**PROBLEMI DA RISOLVERE:**
[A] Nel testo sulla politica di coesione, sostituisci "Regioni" con "aree" e riporta tutto da "Al fine, quindi, di" fino a "il proprio svantaggio.".
[B] Riprendi il testo sulla politica di coesione e proseguilo dopo la sua ultima frase.

**BLOCCO DI TESTO:**
════════════════════

PREMESSA
Uno dei principali obiettivi dell’Unione europea consiste nel creare opportunità per tutti
i cittadini europei ovunque essi si trovino, riducendo le disparità tra le Regioni,
mobilitando le potenzialità inutilizzate e concentrando le risorse in investimenti a favore
della crescita. L’Ue si è trovata molto presto a dover affrontare i problemi derivanti
dalle notevoli differenze di sviluppo tra le diverse aree territoriali.
Al fine, quindi, di sostenere finanziariamente e di coordinare gli sforzi degli Stati
membri a favore dello sviluppo delle loro Regioni più depresse, l’Ue ha
progressivamente attuato una politica di sviluppo regionale, anche detta politica di
coesione economica e sociale. Con il termine “coesione economica e sociale” si intende
una politica di tipo solidaristico, volta a perseguire il superamento degli svantaggi
strutturali di alcune Regioni europee attraverso la promozione di interventi che
consentano ad esse di superare il proprio svantaggio.

════════════════════

[Voci di dati salvate]

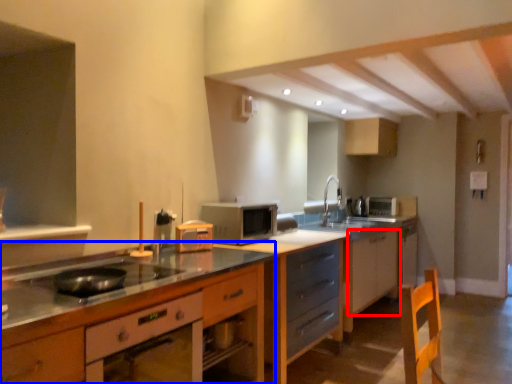
Question: Among these objects, which one is farthest to the camera, cabinetry (highlighted by a red box) or cabinetry (highlighted by a blue box)?

Choices:
 (A) cabinetry
 (B) cabinetry

Answer: (A)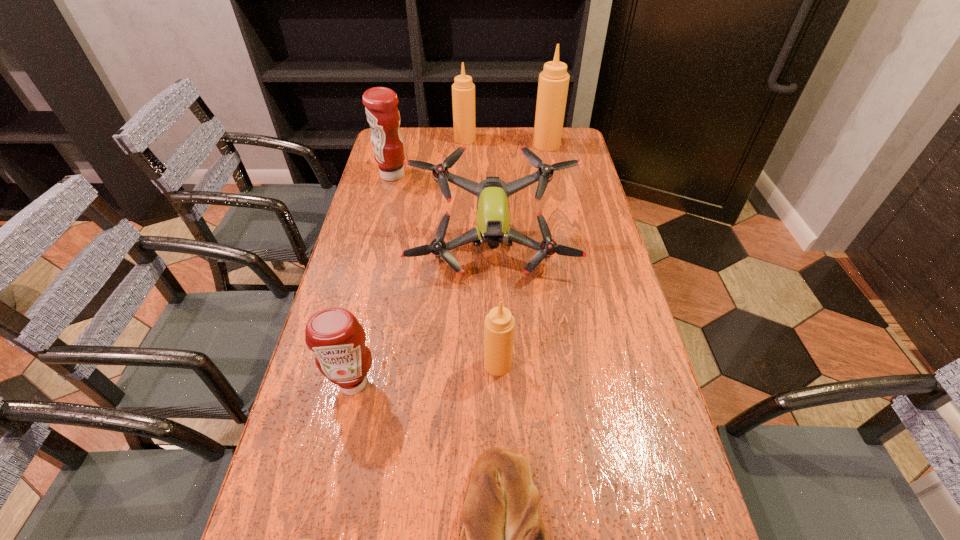
Where is `vacant space at the far edge of the desktop`? The height and width of the screenshot is (540, 960). vacant space at the far edge of the desktop is located at coordinates pos(505,147).

Identify the location of free space at the left edge of the desktop. The height and width of the screenshot is (540, 960). (361, 227).

Where is `blank space at the right edge`? This screenshot has height=540, width=960. blank space at the right edge is located at coordinates (599, 349).

The image size is (960, 540). Identify the location of vacant area at the far left corner. (408, 129).

Where is `vacant space at the far right corner of the desktop`? This screenshot has height=540, width=960. vacant space at the far right corner of the desktop is located at coordinates (566, 147).

Where is `vacant space that is in between the tallest object and the leftmost tan condiment`? The height and width of the screenshot is (540, 960). vacant space that is in between the tallest object and the leftmost tan condiment is located at coordinates (506, 142).

Identify the location of vacant area that lies between the rightmost condiment and the second smallest tan condiment. The height and width of the screenshot is (540, 960). point(506,142).

What are the coordinates of `vacant area that lies between the nearer red condiment and the third nearest condiment` in the screenshot? It's located at (372, 279).

The height and width of the screenshot is (540, 960). Identify the location of object that ranks as the closest to the lemon. (503, 539).

The width and height of the screenshot is (960, 540). I want to click on object that is the fifth nearest to the smaller red condiment, so click(x=382, y=113).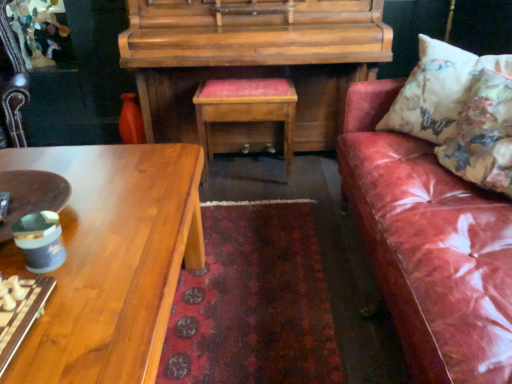
Identify the location of free spot to the right of matte brown bowl at left. The height and width of the screenshot is (384, 512). (134, 246).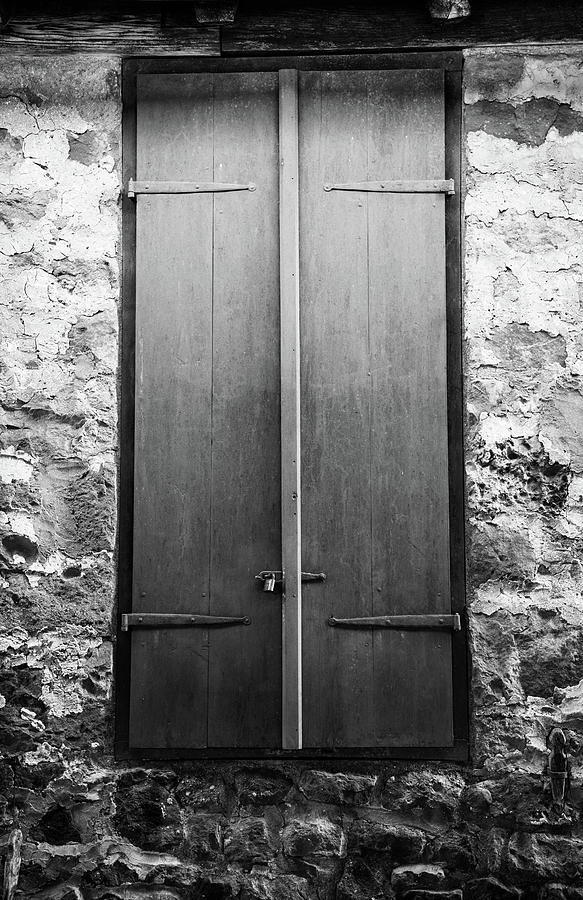
I want to click on center piece of door, so click(287, 223).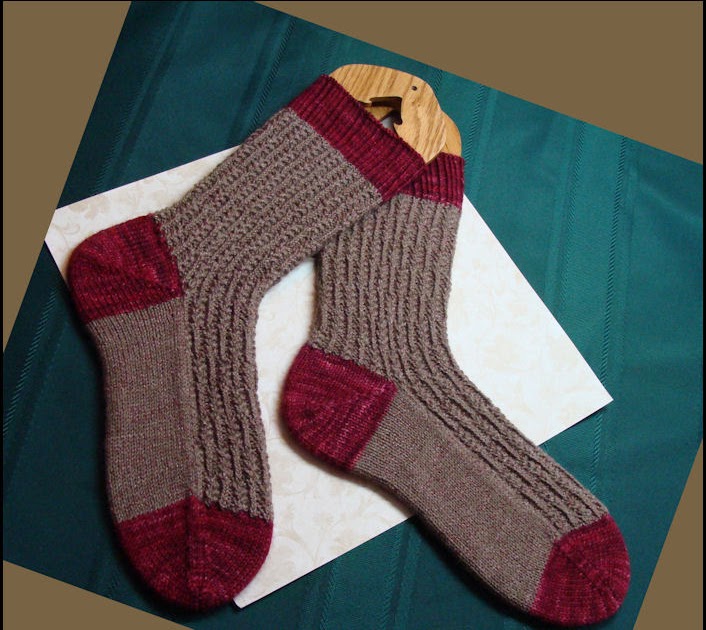
Locate an element on the screen. The height and width of the screenshot is (630, 706). table is located at coordinates (633, 52).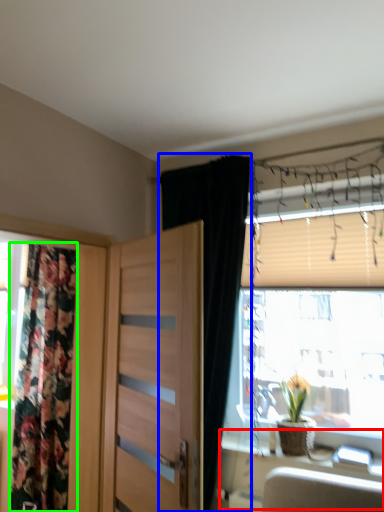
Question: Based on their relative distances, which object is nearer to table (highlighted by a red box)? Choose from curtain (highlighted by a blue box) and curtain (highlighted by a green box).

Choices:
 (A) curtain
 (B) curtain

Answer: (A)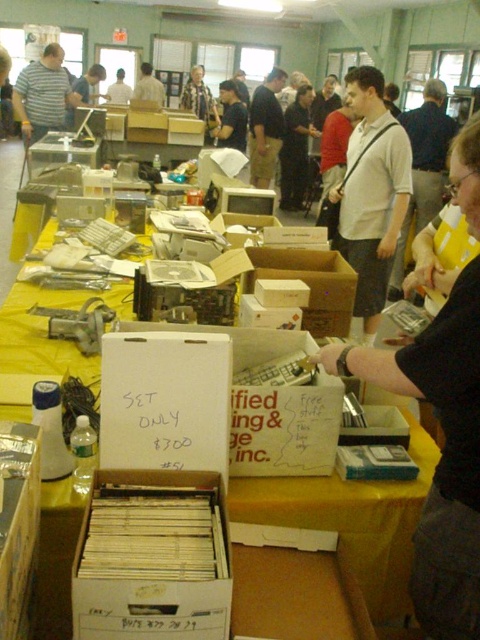
Is point (10, 540) behind point (242, 115)?

No, it is not.

Who is more forward, (x=8, y=627) or (x=242, y=150)?

Positioned in front is point (x=8, y=627).

The width and height of the screenshot is (480, 640). What are the coordinates of `yellow cardboard box at lower left` in the screenshot? It's located at (17, 524).

Who is positioned more to the right, yellow fabric table at center or matte black shirt at center?

matte black shirt at center

Does yellow fabric table at center appear on the left side of matte black shirt at center?

Correct, you'll find yellow fabric table at center to the left of matte black shirt at center.

Does point (349, 532) come behind point (225, 109)?

No, (349, 532) is in front of (225, 109).

At what (x,y) coordinates should I click in order to perform the action: click on yellow fabric table at center. Please return your answer as a coordinate pair (x, y). Looking at the image, I should click on (351, 520).

Between yellow fabric table at center and brown cardboard box at center, which one appears on the right side from the viewer's perspective?

brown cardboard box at center

The image size is (480, 640). What are the coordinates of `yellow fabric table at center` in the screenshot? It's located at (351, 520).

Where is `yellow fabric table at center`? yellow fabric table at center is located at coordinates (351, 520).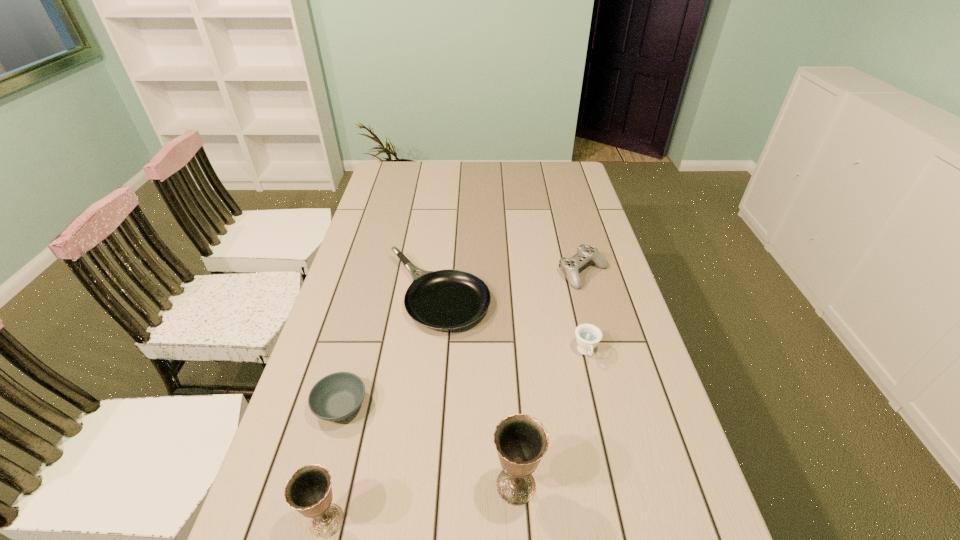
Where is `the right chalice`? the right chalice is located at coordinates (521, 440).

Where is `the tallest object`? Image resolution: width=960 pixels, height=540 pixels. the tallest object is located at coordinates (521, 440).

You are a GUI agent. You are given a task and a screenshot of the screen. Output one action in this format:
    pyautogui.click(x=<x>, y=<y>)
    Task: Click on the control
    
    Given the screenshot: What is the action you would take?
    pyautogui.click(x=569, y=266)

Image resolution: width=960 pixels, height=540 pixels. What are the coordinates of `pan` in the screenshot? It's located at (449, 299).

The height and width of the screenshot is (540, 960). Find the location of `teacup`. teacup is located at coordinates (587, 335).

The image size is (960, 540). I want to click on the third nearest object, so click(x=335, y=397).

Image resolution: width=960 pixels, height=540 pixels. Find the location of `the shortest object`. the shortest object is located at coordinates (335, 397).

Where is `free space located on the back of the right chalice`? This screenshot has height=540, width=960. free space located on the back of the right chalice is located at coordinates (507, 332).

Where is `free space located 0.060m on the back of the control`? The height and width of the screenshot is (540, 960). free space located 0.060m on the back of the control is located at coordinates (576, 247).

The height and width of the screenshot is (540, 960). Identify the location of vacant region located on the right of the pan. (581, 294).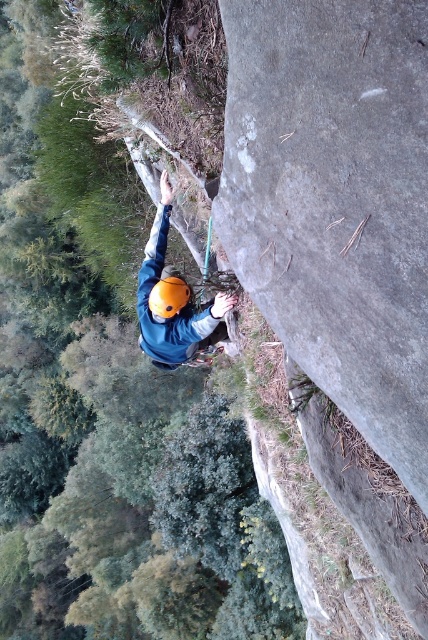
Is point (157, 252) in front of point (184, 301)?

No.

Measure the distance between point (142,276) and camera.

The distance of point (142,276) from camera is 6.07 meters.

Between point (208, 346) and point (163, 310), which one is positioned behind?

Positioned behind is point (208, 346).

Locate an element on the screen. The height and width of the screenshot is (640, 428). matte blue jacket at center is located at coordinates (174, 300).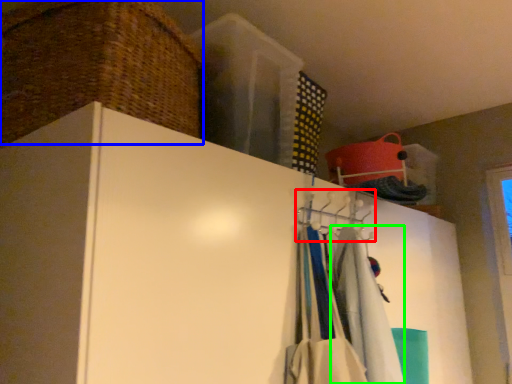
Question: Which is nearer to the hanger (highlighted by a red box)? basket (highlighted by a blue box) or clothing (highlighted by a green box).

Choices:
 (A) basket
 (B) clothing

Answer: (B)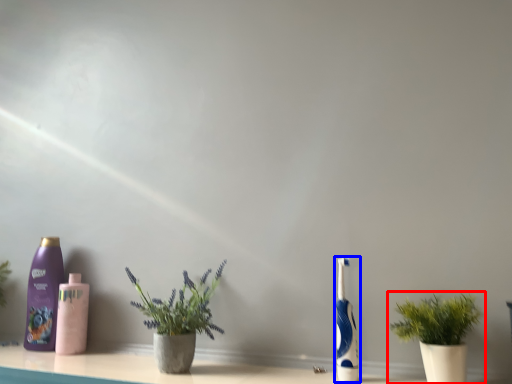
Question: Which point is closer to the camera, houseplant (highlighted by a red box) or toothbrush (highlighted by a blue box)?

Choices:
 (A) houseplant
 (B) toothbrush

Answer: (A)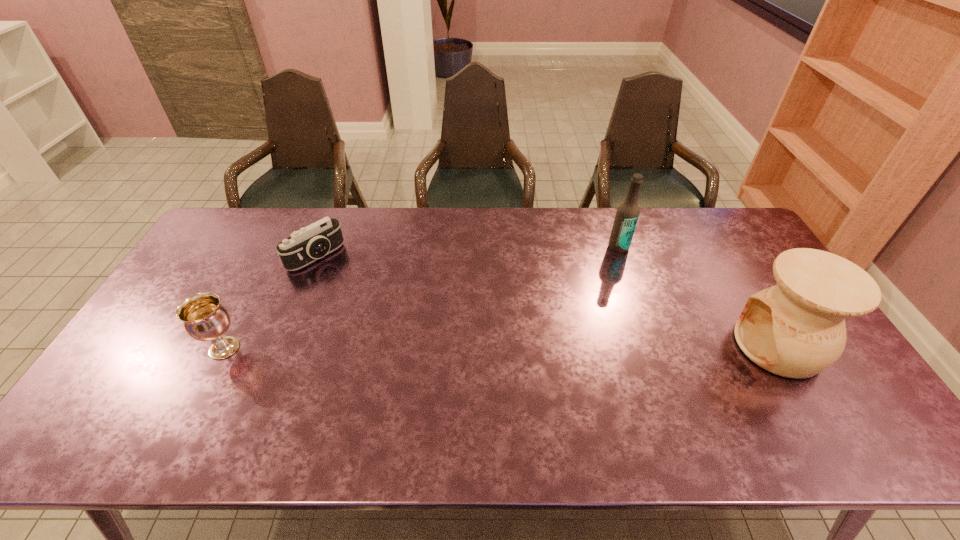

════════════════════

**RISPOSTE AI COMPITI:**
[A]
Al fine, quindi, di sostenere finanziariamente e di coordinare gli sforzi degli Stati
membri a favore dello sviluppo delle loro aree più depresse, l’Ue ha
progressivamente attuato una politica di sviluppo regionale, anche detta politica di
coesione economica e sociale. Con il termine “coesione economica e sociale” si intende
una politica di tipo solidaristico, volta a perseguire il superamento degli svantaggi
strutturali di alcune aree europee attraverso la promozione di interventi che
consentano ad esse di superare il proprio svantaggio.

[B]
L’Unione dunque fin dalle sue origini si è impegnata in una politica regionale di
coesione economica e sociale, ritenendo che fosse necessario, nel processo di
integrazione economica e politica fra gli Stati europei, lavorare per appianare le
disparità tra i livelli di sviluppo dei diversi Stati membri e fra le Regioni interne a questi
Stati. I Fondi Strutturali rappresentano uno degli strumenti fondamentali con cui
l’Unione europea ha perseguito e persegue l’obiettivo della coesione economica e
sociale, e proprio in ragione del loro ruolo di strumenti di politica comunitaria, i Fondi
hanno trovato nel corso del tempo definizioni e regolamentazioni diverse frutto delle
esigenze che di volta in volta l’Ue ha ritenuto importante affrontare e delle riflessioni
circa le esperienze passate, per migliorarne l’efficace utilizzo. Scopo del seguente
lavoro è cercare di analizzare la programmazione comunitaria nel periodo 2000-2006 e
nell’attuale periodo 2007-2013, consentendo l’emergere delle principali differenze.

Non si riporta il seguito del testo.